Take SmartCompany’s annual Smart50 list for example. Only one company was under the $2 million threshold in the 2010-11 year, and knowing how these companies grow they’ve probably zoomed past that mark already.

Are the members of the Smart50 big business? Of course not.

Do they deserve a tax cut? Of course they do.

But these are the sort of companies that will miss out if the Greens don’t budge. These companies employ people, create wealth and drive the economy forward.

Tarring them with the same brush as the top end of town is silly – even if it is very convenient from a political sense.

Ironically, the Greens have actually been pushing to widen the definition of a “small business” from $2 million to $5 million, which would be a much more sensible threshold.

If the Greens did manage to increase the threshold, that would dull the pain of dumping the broad company tax cut.
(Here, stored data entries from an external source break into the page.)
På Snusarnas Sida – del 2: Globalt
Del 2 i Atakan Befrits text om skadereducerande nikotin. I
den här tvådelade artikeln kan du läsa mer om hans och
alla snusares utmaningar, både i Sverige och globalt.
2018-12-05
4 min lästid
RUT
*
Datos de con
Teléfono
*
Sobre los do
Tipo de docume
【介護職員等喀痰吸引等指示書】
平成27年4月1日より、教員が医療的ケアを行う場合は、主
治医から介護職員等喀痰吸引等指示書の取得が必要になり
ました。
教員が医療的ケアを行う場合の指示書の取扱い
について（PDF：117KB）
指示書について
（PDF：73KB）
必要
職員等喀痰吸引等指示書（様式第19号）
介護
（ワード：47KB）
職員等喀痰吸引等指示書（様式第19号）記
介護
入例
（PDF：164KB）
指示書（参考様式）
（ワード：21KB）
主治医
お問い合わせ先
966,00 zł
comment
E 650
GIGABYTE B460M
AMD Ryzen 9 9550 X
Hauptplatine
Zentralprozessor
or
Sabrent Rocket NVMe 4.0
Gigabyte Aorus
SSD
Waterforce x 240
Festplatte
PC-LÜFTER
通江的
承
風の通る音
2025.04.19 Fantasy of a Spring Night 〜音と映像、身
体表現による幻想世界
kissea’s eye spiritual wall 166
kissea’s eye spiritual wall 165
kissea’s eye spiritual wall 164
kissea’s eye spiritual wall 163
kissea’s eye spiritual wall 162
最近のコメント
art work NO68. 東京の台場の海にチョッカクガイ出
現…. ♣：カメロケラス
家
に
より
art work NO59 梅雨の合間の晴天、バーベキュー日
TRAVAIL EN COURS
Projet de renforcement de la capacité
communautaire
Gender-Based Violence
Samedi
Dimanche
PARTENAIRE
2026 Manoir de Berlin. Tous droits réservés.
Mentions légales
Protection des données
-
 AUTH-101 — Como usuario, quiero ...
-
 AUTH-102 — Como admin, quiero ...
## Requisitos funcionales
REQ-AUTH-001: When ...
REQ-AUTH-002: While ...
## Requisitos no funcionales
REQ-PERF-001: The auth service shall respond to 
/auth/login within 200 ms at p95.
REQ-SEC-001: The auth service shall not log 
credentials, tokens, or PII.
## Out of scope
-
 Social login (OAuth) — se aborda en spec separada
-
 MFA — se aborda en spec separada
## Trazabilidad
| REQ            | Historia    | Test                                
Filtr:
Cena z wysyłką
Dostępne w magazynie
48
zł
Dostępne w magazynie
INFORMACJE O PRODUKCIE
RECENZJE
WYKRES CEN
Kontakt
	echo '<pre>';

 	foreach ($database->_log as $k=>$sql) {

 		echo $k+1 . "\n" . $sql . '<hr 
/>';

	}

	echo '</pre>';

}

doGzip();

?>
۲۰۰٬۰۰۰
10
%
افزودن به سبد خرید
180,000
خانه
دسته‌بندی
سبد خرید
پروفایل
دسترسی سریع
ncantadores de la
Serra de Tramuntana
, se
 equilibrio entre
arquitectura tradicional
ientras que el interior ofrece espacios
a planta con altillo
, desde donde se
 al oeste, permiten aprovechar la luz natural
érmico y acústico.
But the Government would never agree to it, because that $2 million definition runs across several key tax reforms, including the enlarged asset investment tax write-off.

Ironically, Labor might not be too upset by the Greens’ position. If it can’t get the company tax cut through for “big business” it will have an extra $2.4 billion to play with – that’s gold when the Budget is so tight.

And Labor has even been able to use the Greens’ move as a way to have a crack at the Coalition, who are refusing to support the company tax cuts for small business or big business on the principle that they are paid for by the carbon tax, which the Opposition opposes.

Treasurer Wayne Swan thundered yesterday: “The ball is firmly in Tony Abbott’s court – will he support a company tax cut to help small businesses that aren’t in the fast lane, or will he oppose a company tax cut so he can give Clive Palmer and Gina Rinehart a huge tax cut instead?”

“Tony Abbott’s name will be forever recorded in the history books as the leader of the Liberal Party that voted against a tax cut for small business.”

Pretty smart play by Swan, really. He gets to deflect blame from Labor’s junior Government partner in the Greens and puts the Coalition into what really will be an awkward spot of voting against company tax cuts.

It’s all great fun for the politicians. But the thousands of SMEs who may miss out on a tax cut aren’t going to enjoy themselves quite so much.